Unravelling the great secret behind Pedro Sánchez's letter

Keep in mind that the verb ‘resign’ is not in Pedro Sánchez Pérez-Castejón's personal dictionary. But, if you have nothing better to do, you can waste your time racking your brains and continue plucking the daisy: if he will resign, he won't resign, if he will resign, he won't resign...
The three-page letter he circulated on Wednesday afternoon, 24 April, has been scrutinised in minute detail by the most prestigious political analysts. However, none of them have found the key to one of the phrases that his ardent admirers say the beloved leader himself has written.

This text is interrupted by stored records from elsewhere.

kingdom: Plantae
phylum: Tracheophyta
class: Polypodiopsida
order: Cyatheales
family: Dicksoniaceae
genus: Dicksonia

And yet the decision to be taken by the president is already expressed in the text. It is there, right under our noses. Had it not been for my masked infiltrator in the BATAPLOF, the Battalion of Advisors of the Moncloa Palace, the surprise we would have been in for next Monday, with the whole of Spain and the world in a state of shock, would have been morroccotic.
As is well known, the President's missive, disseminated via the Social Network X, reveals that he is reserving five days to ‘reflect and decide which path to take’. I underline it and put it in italics: to reflect in order to decide the WAY he is going to take.

The way, that's the key
Attention! Pedro Sánchez is going to announce on Monday urbi et orbe that he is going to apply to join Opus Dei. This has been discovered by my astute spy, whom I will call ‘El topo de la Moncloa’ (the Moncloa mole) to preserve his identity.
The president has granted himself a period of five days to meditate on his immediate future. He has locked himself in the Moncloa Palace and is living like an anchorite, on water and garlic soup.

He is dedicated body and soul to reading, rereading and reflecting on the contents and recommendations of ‘The Way’, the book written by St. José María Escrivá de Balaguer, the guide of the members of the Prelature of the Holy Cross, better known as Opus Dei, to whom I dedicate all my consideration and respect.
As a repentant sinner, Pedro Sanchez wants to join the Work as a supernumerary and put his sorrowful life back on track. And two of his most faithful and blessed squires in the Executive are advising him and accompanying him in the momentous step he is about to take.
They are the first vice-president and head of the Treasury, Maria Jesús Montero, who applauds the president's every word and gesture. And the minister, Félix Bolaños, who identifies the right-wing political parties as a pack of hounds. But he does not dare with his Catalan and Basque separatist allies, who show no interest in condemning those who have shot innocent people in the head and in the back.

With a cilice to mortify himself
So I anticipate that on Monday, the television cameras will be able to observe a totally changed Pedro Sánchez. They will see a humble person, who has ignored his admirers and who is going to make public his firm decision to join Opus Dei. He is ready to abandon his path of sins and dedicate himself to a Christian life, devoted to doing good to left and right... especially to the left.
My mole in the Moncloa, looking through the keyhole of the president's office, tells me that he has seen that Sánchez has already made a kind of act of contrition. His new ideal is to reinvent himself and stop being considered a bad guy by a large part of the Spanish population and abroad.
Pedro wants to join the Opus Dei Prelature and dedicate himself to redeeming his great faults against all or many of the ten commandments of the Tablets of the Law. As a first step, the new Sanchez is going to recommend to his wife Begoña and his brother David that they divest themselves of whatever remains of the business set-up they have each built up.

The millions of euros that Begoña and David have allegedly earned by the sweat of their brows, Pedro seems to have asked them to please spend it on charity, on helping the underprivileged, on providing decent housing for squatters.
By the way, my mole in the Moncloa clarifies that the apparent anger shown by Pedro Sánchez in his appearance in Congress on 24 April was not such. His sorrowful, regretful face was due to the pain caused by the sackcloth he wore under his shirt. With this instrument of mortification around his waist, he was beginning the journey of purging his sins.
Others are not of the same opinion. They envisage that the president's last speech from his seat in Congress was the first act of a performance in front of the gallery, an operation organised by the BATAPLOF. Those who think so recall the tune sung back in the 1960s by the Cuban singer La Lupe, entitled ‘Teatro, lo tuyo es puro teatro’ (Theatre, yours is pure theatre). Monday will clear up the mystery, although as I have said on other occasions... I know you bacalao, even if you come in disguise.